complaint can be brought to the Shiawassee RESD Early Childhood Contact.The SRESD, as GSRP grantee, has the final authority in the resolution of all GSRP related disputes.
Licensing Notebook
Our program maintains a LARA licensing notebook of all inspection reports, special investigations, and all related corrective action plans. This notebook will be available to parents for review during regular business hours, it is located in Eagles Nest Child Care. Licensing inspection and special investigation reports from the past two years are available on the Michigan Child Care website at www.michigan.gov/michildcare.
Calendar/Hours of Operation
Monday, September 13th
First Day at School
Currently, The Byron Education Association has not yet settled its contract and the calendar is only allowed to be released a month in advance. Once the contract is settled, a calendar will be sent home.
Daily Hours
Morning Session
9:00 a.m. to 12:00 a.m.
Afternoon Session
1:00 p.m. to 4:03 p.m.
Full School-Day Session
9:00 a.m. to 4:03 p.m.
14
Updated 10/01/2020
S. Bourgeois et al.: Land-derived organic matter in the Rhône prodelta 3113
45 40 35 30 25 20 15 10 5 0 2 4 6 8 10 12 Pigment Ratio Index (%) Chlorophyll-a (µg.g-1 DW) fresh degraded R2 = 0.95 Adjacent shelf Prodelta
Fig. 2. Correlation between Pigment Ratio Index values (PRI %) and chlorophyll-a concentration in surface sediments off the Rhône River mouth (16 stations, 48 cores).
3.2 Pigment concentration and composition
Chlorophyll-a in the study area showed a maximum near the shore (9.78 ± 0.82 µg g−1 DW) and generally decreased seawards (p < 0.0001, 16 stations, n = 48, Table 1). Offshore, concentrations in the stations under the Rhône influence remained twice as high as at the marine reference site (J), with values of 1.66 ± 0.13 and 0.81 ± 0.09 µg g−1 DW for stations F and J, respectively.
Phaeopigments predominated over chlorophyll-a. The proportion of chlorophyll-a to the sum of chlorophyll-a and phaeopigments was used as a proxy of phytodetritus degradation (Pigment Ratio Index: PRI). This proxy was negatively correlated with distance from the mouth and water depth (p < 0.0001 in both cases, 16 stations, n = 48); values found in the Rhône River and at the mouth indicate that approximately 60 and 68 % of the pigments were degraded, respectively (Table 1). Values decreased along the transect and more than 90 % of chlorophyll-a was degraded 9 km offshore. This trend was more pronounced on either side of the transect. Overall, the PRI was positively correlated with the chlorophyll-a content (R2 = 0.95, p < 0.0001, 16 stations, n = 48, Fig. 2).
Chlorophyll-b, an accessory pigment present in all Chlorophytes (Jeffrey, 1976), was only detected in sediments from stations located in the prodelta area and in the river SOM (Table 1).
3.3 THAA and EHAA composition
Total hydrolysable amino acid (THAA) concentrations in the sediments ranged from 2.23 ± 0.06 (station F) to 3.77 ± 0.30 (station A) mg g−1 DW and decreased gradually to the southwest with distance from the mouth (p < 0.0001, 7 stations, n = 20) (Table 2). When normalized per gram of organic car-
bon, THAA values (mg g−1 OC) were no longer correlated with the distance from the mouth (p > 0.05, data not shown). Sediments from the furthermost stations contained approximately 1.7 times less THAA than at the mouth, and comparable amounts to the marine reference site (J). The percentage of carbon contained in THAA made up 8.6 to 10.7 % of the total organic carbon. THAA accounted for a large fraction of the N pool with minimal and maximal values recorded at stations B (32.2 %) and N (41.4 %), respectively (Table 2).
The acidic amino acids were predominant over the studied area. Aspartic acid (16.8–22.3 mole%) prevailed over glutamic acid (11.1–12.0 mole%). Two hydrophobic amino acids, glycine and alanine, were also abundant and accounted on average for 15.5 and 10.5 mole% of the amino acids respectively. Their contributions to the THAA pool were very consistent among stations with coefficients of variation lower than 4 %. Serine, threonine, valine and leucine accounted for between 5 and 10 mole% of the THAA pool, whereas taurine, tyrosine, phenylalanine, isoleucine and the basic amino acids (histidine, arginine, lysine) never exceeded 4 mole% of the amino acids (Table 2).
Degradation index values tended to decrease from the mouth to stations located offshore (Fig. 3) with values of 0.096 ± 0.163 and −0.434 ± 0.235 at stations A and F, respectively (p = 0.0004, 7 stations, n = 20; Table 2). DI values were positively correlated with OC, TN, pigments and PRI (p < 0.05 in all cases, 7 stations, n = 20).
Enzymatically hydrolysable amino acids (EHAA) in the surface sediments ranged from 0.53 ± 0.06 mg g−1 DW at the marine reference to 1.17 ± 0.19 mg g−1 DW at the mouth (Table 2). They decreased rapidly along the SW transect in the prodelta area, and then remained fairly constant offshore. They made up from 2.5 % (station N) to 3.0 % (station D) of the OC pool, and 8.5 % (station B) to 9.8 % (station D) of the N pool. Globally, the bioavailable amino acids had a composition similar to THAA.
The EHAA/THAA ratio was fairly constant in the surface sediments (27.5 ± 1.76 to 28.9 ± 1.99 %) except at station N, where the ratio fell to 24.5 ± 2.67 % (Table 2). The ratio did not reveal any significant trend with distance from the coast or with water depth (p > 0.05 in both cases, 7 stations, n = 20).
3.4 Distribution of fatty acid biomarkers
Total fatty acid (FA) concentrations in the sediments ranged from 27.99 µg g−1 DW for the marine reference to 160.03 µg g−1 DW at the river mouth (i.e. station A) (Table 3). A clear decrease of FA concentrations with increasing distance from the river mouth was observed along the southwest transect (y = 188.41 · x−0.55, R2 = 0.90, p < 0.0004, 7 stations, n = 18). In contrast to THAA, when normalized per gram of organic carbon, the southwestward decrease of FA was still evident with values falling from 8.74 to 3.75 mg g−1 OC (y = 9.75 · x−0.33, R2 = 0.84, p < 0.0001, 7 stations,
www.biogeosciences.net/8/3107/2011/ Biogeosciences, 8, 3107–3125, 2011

----------

About this task: If a line above contains the word "surface", list it.

Exercise result:
Fig. 2. Correlation between Pigment Ratio Index values (PRI %) and chlorophyll-a concentration in surface sediments off the Rhône River mouth (16 stations, 48 cores).
Enzymatically hydrolysable amino acids (EHAA) in the surface sediments ranged from 0.53 ± 0.06 mg g−1 DW at the marine reference to 1.17 ± 0.19 mg g−1 DW at the mouth (Table 2). They decreased rapidly along the SW transect in the prodelta area, and then remained fairly constant offshore. They made up from 2.5 % (station N) to 3.0 % (station D) of the OC pool, and 8.5 % (station B) to 9.8 % (station D) of the N pool. Globally, the bioavailable amino acids had a composition similar to THAA.
The EHAA/THAA ratio was fairly constant in the surface sediments (27.5 ± 1.76 to 28.9 ± 1.99 %) except at station N, where the ratio fell to 24.5 ± 2.67 % (Table 2). The ratio did not reveal any significant trend with distance from the coast or with water depth (p > 0.05 in both cases, 7 stations, n = 20).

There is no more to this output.